A Good Start

President Donald Trump (R) has signed an Executive Order that sets up a mechanism for the US to mine and harvest minerals and metals from the ocean floor under international waters. It’s for more than just international waters, but this is the part of importance to me.

Environmentalists and legalists don’t like it, the former because they don’t want the pristine sea floors disturbed at all. It seems unimportant to them that the metals and minerals are critical to our nation’s economy and our defense establishment and that without them, we’d be unable to provide any sort of environment within which environmentalists could environmental.

The latter don’t like it because there’s no international law that regulates or even permits such mining. It’s apparently lost on these that the lack of regulation or permission means that the mining and harvesting is entirely legitimate to do.

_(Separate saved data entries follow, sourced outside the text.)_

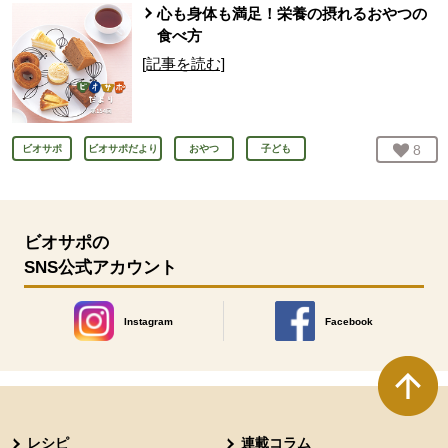
心も身体も満足！栄養の摂れるおやつの
食べ方
[記事を読む]
お気
8
人
ビオサポ
ビオサポだより
おやつ
子ども
ビオサポの
SNS公式アカウント
Instagram
Facebook
別のウィンドウで開きます。
別のウィンドウで開きます
本文ここまで。
ここから共通フッターメニューです。
レシピ
連載コラム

At least one mining enterprise, The Metals Co, a Canadian firm that’s still interested in doing business with the US, has said that given the EO and a 40-ish year old American law, the Deep Sea Hard Mineral Resources Act, it can start mining in a year or so.

Given that, the first mines should be set up in the Gulf of America, and done so promptly. The second mines should be set up in the South China Sea, and done so just as promptly.

Merit-Based to Depoliticize

The Trump administration is moving to consolidate Federal employment/termination decisions in the OMB and out of the several separate Departments and agencies.

[DOGE personnel embedded in OMB began issuing] orders that have weakened other agencies’ control over their own workforce, in many cases bringing hiring, firing, and performance evaluation—which for some employees, will soon be based primarily on execution of the president’s agenda—under the purview of OPM.

Previously,

Most of the government is made up of mid- and low-level civil servants whose jobs have historically been sheltered from political hiring decisions.

That’s the problem that badly wants fixing.

Government hiring and firing, at any level of government, needs to be politicized to an extent in order to maximize the likelihood that government employees work to carry out the policies of the incumbent President, Department Secretaries, and agency heads. This does not require a return to full-up patronage, but it does require that what constitutes an assessment of merit include how hard and how effectively that employee works to execute those policies and how well a prospective employee can be expected to do so.